I beni devono inoltre essere individuati in una delle voci comprese nella divisione 28 della Tabella Ateco. Rientrano nel beneficio anche beni estranei alla divisione 28 che costituiscono componenti o parti che sono indispensabili per il funzionamento di impianti o apparecchiature della suddetta divisione e che ne costituiscono altresì normale dotazione.
Nuove imprese con bonus
Il beneficio, per il 2015, è pari al 15% dell’eccedenza degli investimenti agevolati realizzati nel periodo 1/1- 30/6 (determinati secondo regole di competenza temporale) rispetto alla media dei corrispondenti investimenti effettuati nel quinquennio 2010-2014, calcolata senza considerare l’anno più elevato. Il meccanismo del credito di imposta è tale da potenziare l’incentivo per le nuove imprese.

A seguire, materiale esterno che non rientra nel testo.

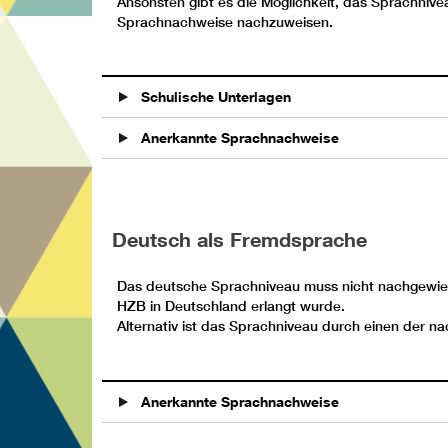
Ansonsten gibt es die Möglichkeit, das Sprachniv
Sprachnachweise nachzuweisen.
Schulische Unterlagen
Anerkannte Sprachnachweise
Deutsch als Fremdsprache
Das deutsche Sprachniveau muss nicht nachgewie
HZB in Deutschland erlangt wurde.
Alternativ ist das Sprachniveau durch einen der 
Anerkannte Sprachnachweise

Queste ultime, sia se costituite nel 2014, sia se sorte nei primi mesi del 2015, sono in grado di detassare l’intero costo sostenuto in beni agevolati, essendo la media sempre pari a zero; per le start up, infatti, o non vi sono esercizi precedenti da conteggiare (bonus investimenti 2015 per imprese costituite in tale esercizio), o si può comunque eliminare l’unico esercizio precedente (bonus investimenti 2015 per imprese costituite nel 2014, anno che viene scartato).
Credito dal 2017
Il credito di imposta del 15% potrà essere utilizzato in compensazione per il pagamento di tributi e contributi nel modello F24 ai sensi dell’articolo 17 del Dlgs 241/ 1997 senza applicazione di limiti di importo di cui all’articolo 1, comma 53 della legge 244/2007 (700mila euro annui). La compensazione potrà effettuarsi in tre rate annuali partendo dal 1° gennaio del secondo anno successivo a quello dell’investimento. Quindi per gli investimenti del 2015, l’utilizzo del credito si avrà per un terzo nel 2017, un terzo nel 2018 e un terzo nel 2019.